Being animated corpses, I always thought of zombies as being primarily a mass personification of death. They show, in a way a single fictional being like the Grim Reaper can’t, the extent to which death claims the human race. Everything – or rather everyone - that would be buried six feet underground is now up and about walking before your eyes, reminding you of your own fate and what certain unfortunate friends and loved ones have become. But then it seems more and more zombies are distinguished not by the contradiction of their existence but by their hunger, lack of intelligence, or as it was described in Romero’s Night of the Living Dead: their trance-like state.
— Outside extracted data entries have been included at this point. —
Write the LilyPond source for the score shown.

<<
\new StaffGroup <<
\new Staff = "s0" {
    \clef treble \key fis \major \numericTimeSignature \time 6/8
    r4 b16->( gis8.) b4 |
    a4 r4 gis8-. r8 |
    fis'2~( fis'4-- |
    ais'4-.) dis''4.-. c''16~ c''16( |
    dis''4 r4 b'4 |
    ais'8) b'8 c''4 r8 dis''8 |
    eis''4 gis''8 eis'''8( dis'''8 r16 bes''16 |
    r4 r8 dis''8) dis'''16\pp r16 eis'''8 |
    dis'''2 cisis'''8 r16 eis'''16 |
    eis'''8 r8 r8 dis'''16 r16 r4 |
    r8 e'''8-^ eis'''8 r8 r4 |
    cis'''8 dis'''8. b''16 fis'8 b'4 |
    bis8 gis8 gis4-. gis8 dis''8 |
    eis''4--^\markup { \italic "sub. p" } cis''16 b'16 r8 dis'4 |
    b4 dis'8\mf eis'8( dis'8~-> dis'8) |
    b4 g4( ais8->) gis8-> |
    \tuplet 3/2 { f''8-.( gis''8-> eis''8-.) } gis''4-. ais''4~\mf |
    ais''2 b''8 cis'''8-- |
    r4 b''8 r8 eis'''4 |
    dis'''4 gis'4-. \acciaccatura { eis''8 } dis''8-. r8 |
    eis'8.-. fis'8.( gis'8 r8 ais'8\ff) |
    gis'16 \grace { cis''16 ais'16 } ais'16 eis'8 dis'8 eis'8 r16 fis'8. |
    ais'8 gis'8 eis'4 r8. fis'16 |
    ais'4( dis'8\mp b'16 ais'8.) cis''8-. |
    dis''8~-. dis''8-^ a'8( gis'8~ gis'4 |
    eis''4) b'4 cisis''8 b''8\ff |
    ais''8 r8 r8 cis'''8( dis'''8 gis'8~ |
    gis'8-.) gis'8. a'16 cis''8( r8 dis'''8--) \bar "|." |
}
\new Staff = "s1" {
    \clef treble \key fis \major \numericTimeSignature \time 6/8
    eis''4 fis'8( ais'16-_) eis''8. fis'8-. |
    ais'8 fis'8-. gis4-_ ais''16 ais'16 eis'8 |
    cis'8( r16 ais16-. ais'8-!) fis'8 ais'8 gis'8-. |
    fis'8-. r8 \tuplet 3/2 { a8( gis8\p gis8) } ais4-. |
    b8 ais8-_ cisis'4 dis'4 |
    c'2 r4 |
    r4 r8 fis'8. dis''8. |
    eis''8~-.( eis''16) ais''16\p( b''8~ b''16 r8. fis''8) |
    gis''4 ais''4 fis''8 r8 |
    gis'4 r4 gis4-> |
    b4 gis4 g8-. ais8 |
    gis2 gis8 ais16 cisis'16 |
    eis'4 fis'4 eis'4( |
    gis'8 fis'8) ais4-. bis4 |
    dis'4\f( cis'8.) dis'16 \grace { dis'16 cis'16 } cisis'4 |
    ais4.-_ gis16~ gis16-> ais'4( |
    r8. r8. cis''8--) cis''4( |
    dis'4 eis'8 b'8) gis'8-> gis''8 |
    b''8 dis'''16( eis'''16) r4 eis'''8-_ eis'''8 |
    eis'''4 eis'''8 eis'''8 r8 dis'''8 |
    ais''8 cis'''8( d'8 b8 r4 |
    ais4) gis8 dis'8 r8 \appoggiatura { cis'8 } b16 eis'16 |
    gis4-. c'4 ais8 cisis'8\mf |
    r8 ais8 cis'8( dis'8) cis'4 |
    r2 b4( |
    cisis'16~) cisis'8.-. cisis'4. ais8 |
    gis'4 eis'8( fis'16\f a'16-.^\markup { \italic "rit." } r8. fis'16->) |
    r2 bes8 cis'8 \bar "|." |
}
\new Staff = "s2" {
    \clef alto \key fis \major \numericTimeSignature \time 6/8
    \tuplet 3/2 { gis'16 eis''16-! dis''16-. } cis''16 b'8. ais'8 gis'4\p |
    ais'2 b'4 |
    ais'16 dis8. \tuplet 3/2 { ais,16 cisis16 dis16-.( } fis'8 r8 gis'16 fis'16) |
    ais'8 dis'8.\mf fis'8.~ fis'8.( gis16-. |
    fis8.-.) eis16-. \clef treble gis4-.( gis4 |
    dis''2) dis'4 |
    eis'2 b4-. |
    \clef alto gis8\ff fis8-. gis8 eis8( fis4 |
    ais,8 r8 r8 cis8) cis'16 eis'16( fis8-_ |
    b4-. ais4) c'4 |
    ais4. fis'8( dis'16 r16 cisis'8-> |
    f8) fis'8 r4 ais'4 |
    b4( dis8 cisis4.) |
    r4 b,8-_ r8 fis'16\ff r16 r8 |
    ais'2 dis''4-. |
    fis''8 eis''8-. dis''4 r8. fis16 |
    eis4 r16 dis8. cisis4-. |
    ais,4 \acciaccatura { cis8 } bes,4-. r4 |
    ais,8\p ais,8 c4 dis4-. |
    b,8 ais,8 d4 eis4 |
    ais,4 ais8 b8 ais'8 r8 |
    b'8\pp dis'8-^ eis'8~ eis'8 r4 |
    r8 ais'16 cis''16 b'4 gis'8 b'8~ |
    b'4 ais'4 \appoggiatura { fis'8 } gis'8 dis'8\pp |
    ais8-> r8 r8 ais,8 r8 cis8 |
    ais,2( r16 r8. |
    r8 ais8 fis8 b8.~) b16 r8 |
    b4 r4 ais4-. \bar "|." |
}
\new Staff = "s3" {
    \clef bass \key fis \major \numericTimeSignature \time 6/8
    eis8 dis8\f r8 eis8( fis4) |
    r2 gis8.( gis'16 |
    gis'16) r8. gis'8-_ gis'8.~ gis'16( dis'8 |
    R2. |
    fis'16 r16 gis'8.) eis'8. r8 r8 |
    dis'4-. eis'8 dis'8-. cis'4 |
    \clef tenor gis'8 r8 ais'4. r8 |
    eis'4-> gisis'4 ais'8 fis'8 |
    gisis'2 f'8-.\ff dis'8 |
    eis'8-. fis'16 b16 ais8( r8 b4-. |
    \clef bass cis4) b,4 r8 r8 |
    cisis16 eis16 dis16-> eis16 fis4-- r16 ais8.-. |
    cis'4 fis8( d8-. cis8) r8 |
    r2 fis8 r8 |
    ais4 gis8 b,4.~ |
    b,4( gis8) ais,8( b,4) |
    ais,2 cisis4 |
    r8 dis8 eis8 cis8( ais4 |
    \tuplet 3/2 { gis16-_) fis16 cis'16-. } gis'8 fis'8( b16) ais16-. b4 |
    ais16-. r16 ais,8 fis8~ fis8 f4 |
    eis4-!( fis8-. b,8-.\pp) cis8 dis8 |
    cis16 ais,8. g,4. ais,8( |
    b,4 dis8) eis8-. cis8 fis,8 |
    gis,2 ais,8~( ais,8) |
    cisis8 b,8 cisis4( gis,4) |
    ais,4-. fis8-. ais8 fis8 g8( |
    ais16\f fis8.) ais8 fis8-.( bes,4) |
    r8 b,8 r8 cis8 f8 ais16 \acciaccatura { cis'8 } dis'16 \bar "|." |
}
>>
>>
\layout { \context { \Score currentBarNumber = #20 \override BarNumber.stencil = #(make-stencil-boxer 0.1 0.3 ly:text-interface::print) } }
Anyone of us can succumb to the masses by becoming something else, something unable of original thought or thinking for itself. This makes Wellington’s Gary character so interesting. Even though he preserved his intelligence he wasn’t able retain his most human qualities for long, as he eventually not only gave into his new cravings for human flesh, but also lost all sense of shame in such self-proclaimed evil doings. (Typically, comic-book-like villains who are openly evil are very flat and lacking a convincing personality, however, I think this works in Gary’s case given that he should be undergoing this psychological transformation into something less than human.) In the sense that Gary lost sight of himself, he became every bit as much a zombie and all they represent. By use of Gary, Wellington is able to how giving into the zombies can be easier and at times more appealing than constantly fighting them. Or alternatively, the arrogance that one can join life’s metaphorical zombies without also becoming one.

There’s no character quite like this in Night of the Living Dead nor any of the other (albeit few) zombie movies I’ve seen, so Wellington’s approach appears fresh.